YOUR OBJECTIVE:
Reproduce the listing below word for word, leaving out every picture.

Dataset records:
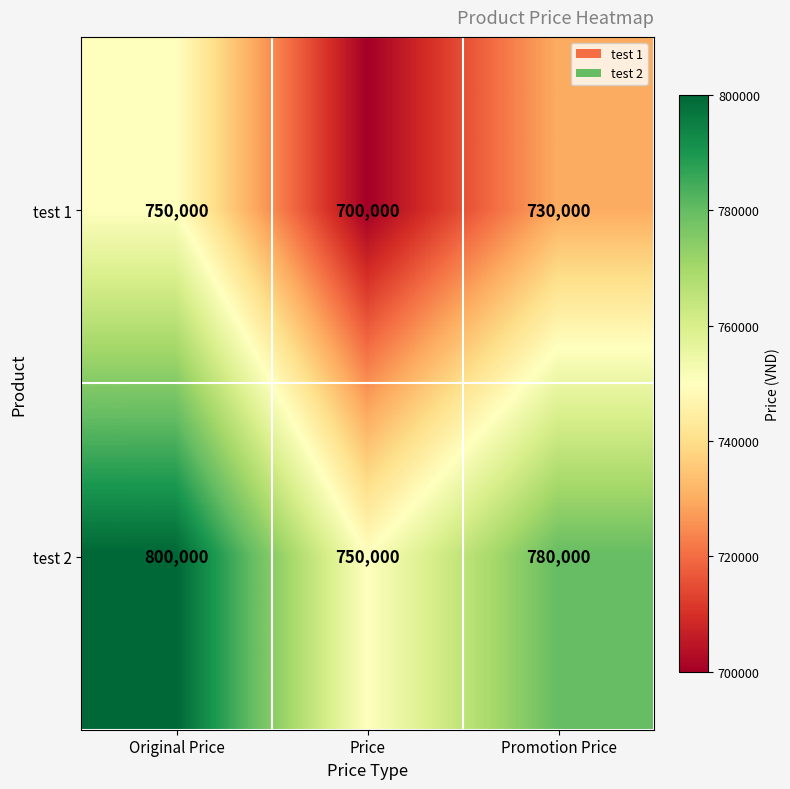

Reading left to right, list all the values displayed in this chart.

test 1: 750000	700000	730000
test 2: 800000	750000	780000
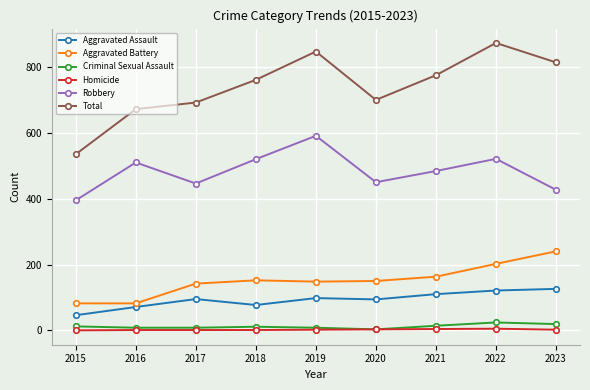

Which category has the lowest value in the Aggravated Assault series?

2015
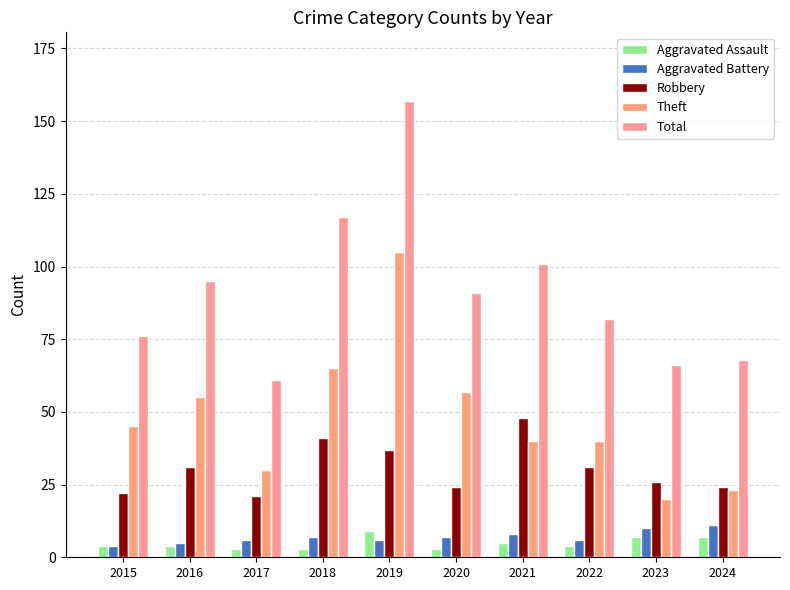

Does the chart contain any negative values?

No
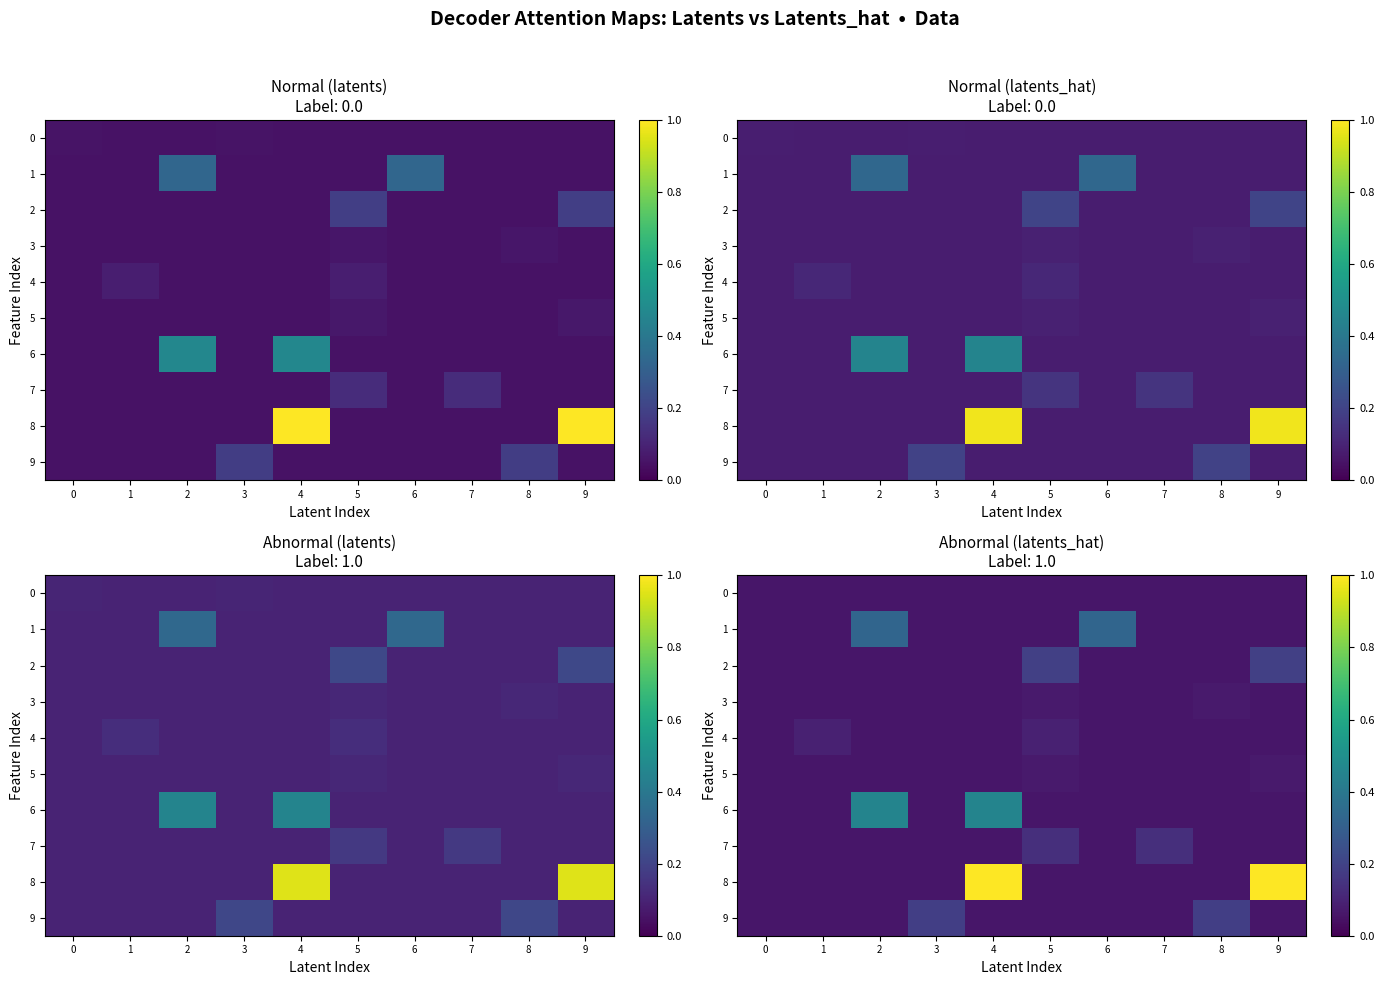

The value of 0 at 9 is 0.1. True or false?

False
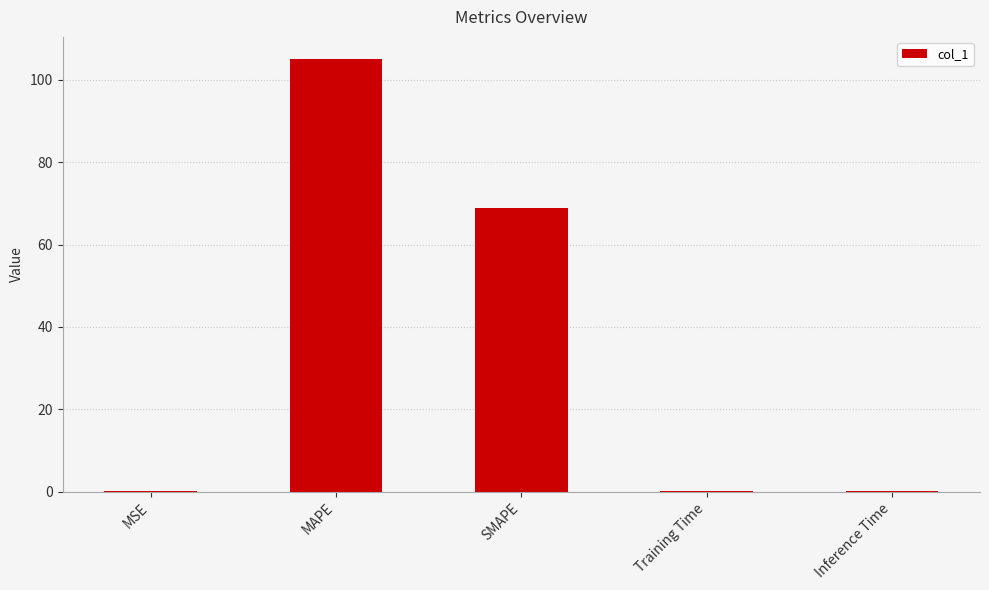

Reading left to right, extract all data points from this chart.

0.2	105.1	68.9	0.2	0.2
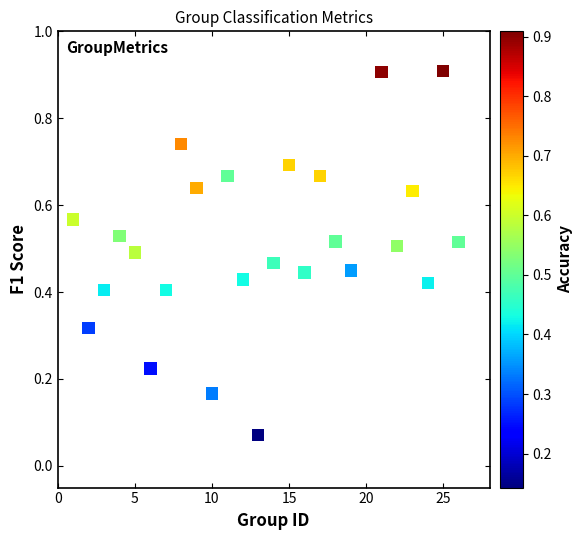

What is the range of Y values (max minus min)?

0.8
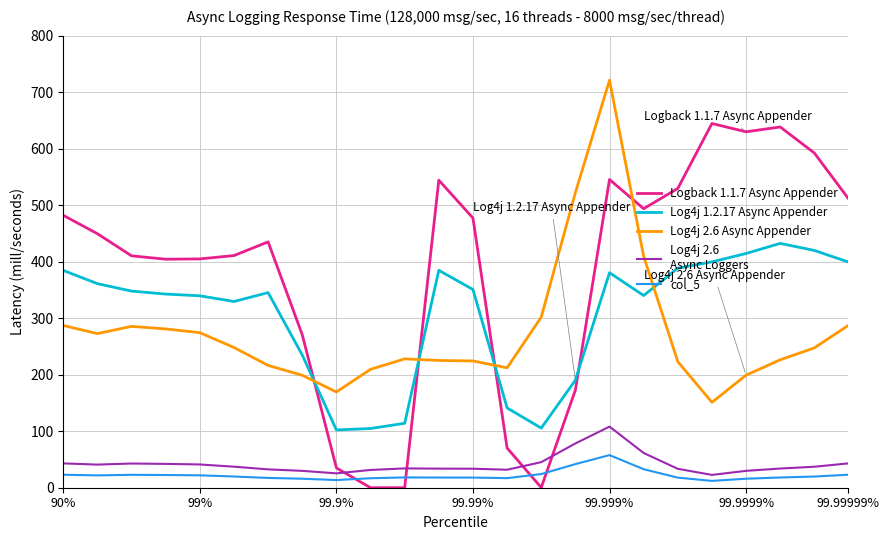

What is the greatest value displayed?

721.2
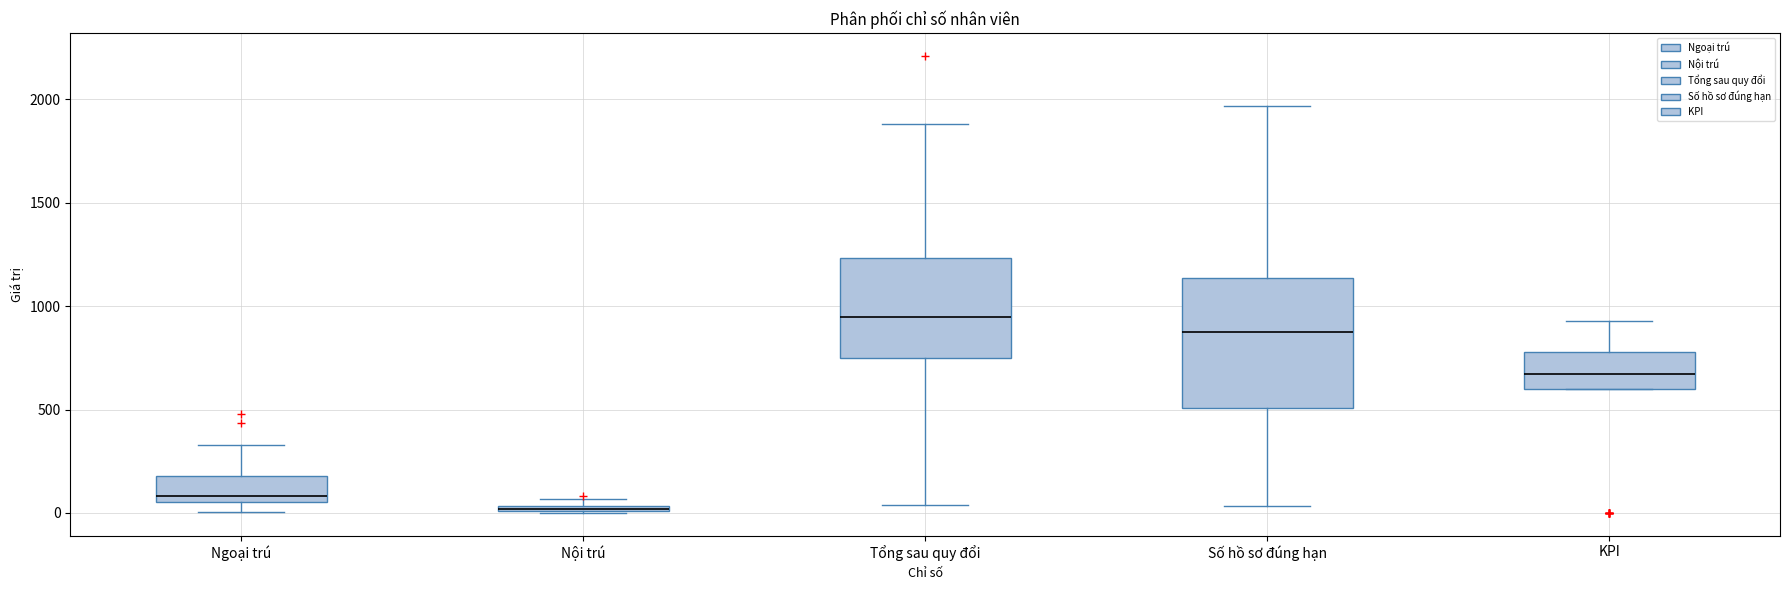

Where is the upper edge of the box for KPI on the y-axis? The values are not printed on the chart, so give them approximately, as read against the axis.

800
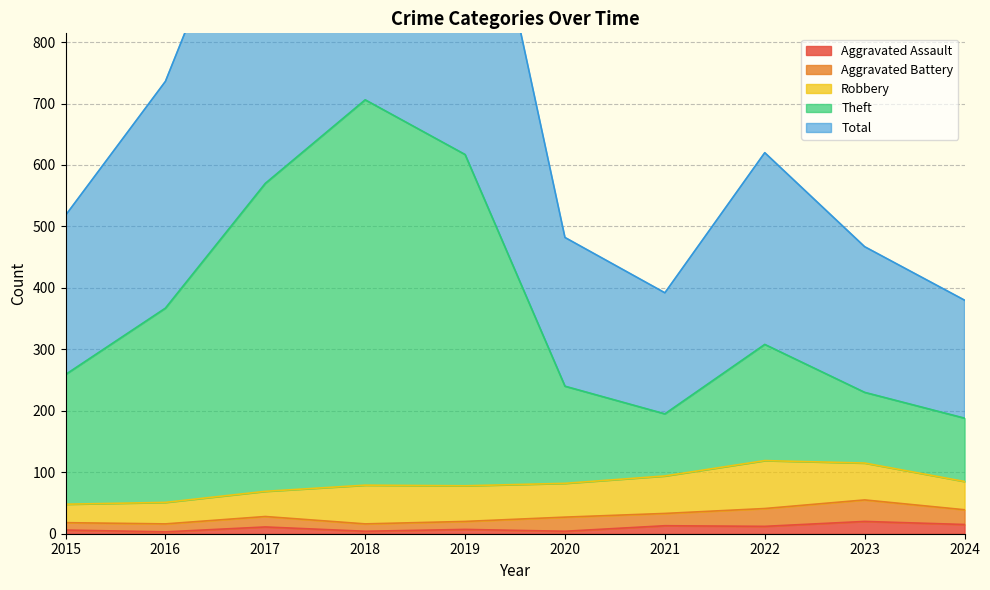

Where does the Total series first go above 620?

2016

OUTPUT FOR THIS EXERCISE:
Reading left to right, list all the values displayed in this chart.

test 1: 750000	700000	730000
test 2: 800000	750000	780000

Which category has the lowest value in the Aggravated Assault series?

2015

Does the chart contain any negative values?

No

The value of 0 at 9 is 0.1. True or false?

False

Reading left to right, extract all data points from this chart.

0.2	105.1	68.9	0.2	0.2

What is the range of Y values (max minus min)?

0.8

What is the greatest value displayed?

721.2

Where is the upper edge of the box for KPI on the y-axis? The values are not printed on the chart, so give them approximately, as read against the axis.

800

Where does the Total series first go above 620?

2016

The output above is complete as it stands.